Seguendo l’esempio di molti altri marchi del lusso, anche Louis Vuitton entra nel mercato della bellezza. La Maison francese ha lanciato la prima collezione di make- up, accompagnata (ça va sans dire) da un beauty case logato in pelle, come le famose borse. La linea La Beauté Louis Vuitton, però, ha scatenato molte polemiche: basta la fama del marchio per giustificare la spesa di 160 euro per un rossetto?
Annunciata a marzo, la gamma di make-up La Beauté di Louis Vuitton sarà disponibile dal 29 agosto. La realizzazione è stata ambiziosa: la casa di moda del gruppo LVMH ha chiamato Pat McGrath, una delle più richieste make-up artist al mondo, come direttrice creativa. Praticamente una leggenda del settore.

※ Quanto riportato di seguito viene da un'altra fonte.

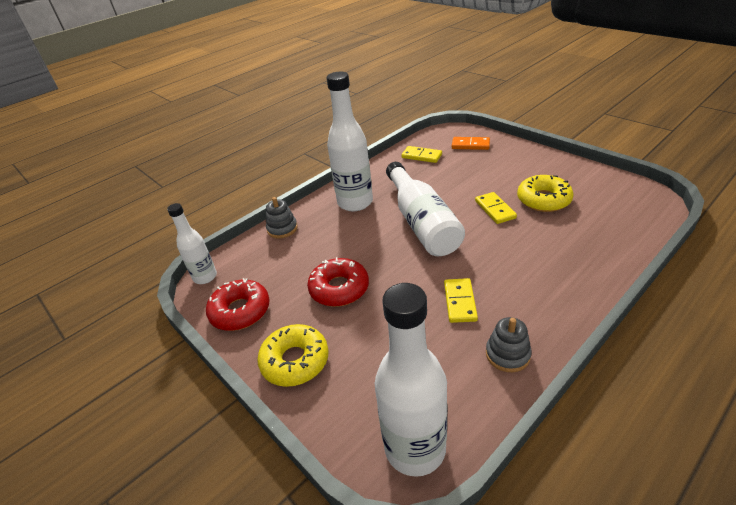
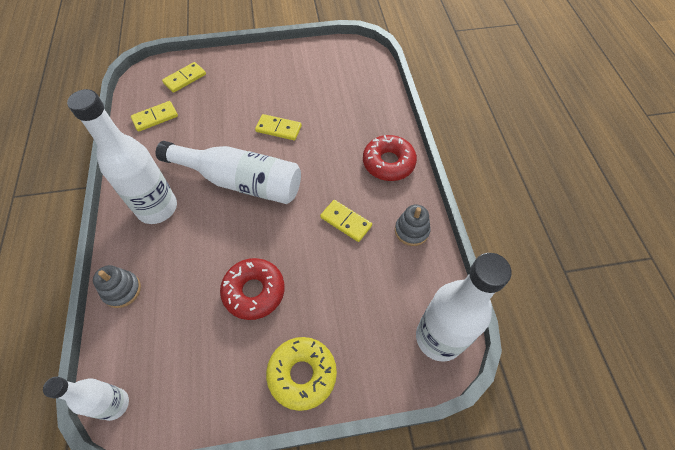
camera: 60 degrees left, 20 degrees up
red donut [206,278,270,331] -> red donut moved to [363,135,417,181]
orange domino [452,137,490,150] -> yellow domino [162,62,206,93]
yellow donut [517,175,574,212] -> none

Il risultato? 55 rossetti, 10 balsami labbra e otto palette occhi, tutti ricaricabili: un segnale importante per un make-up pensato come oggetto di lusso, da conservare per decenni, racchiuso in piccoli scrigni preziosi. L’idea dello scrigno non è casuale, visto che i rossetti hanno prezzi da piccola gioielleria: 160 dollari (137 euro circa) e 69 per le future ricariche. Gli ombretti invece si aggirano sui 250 dollari (214 euro) con refill da 92 dollari.
I prezzi sono nettamente superiori ad altri prodotti beauty “griffati”. Cataloghi alla mano: un rossetto Dolce & Gabbana costa in media 45 euro, con Dior si sale a 49 euro. Rouge Allure e Rouge Coco – i più famosi di casa Chanel – costano entrambi 50 euro. Per le edizioni limitate ovviamente i prezzi salgono, ma in media sono quasi tre volte inferiori a quelli di Vuitton.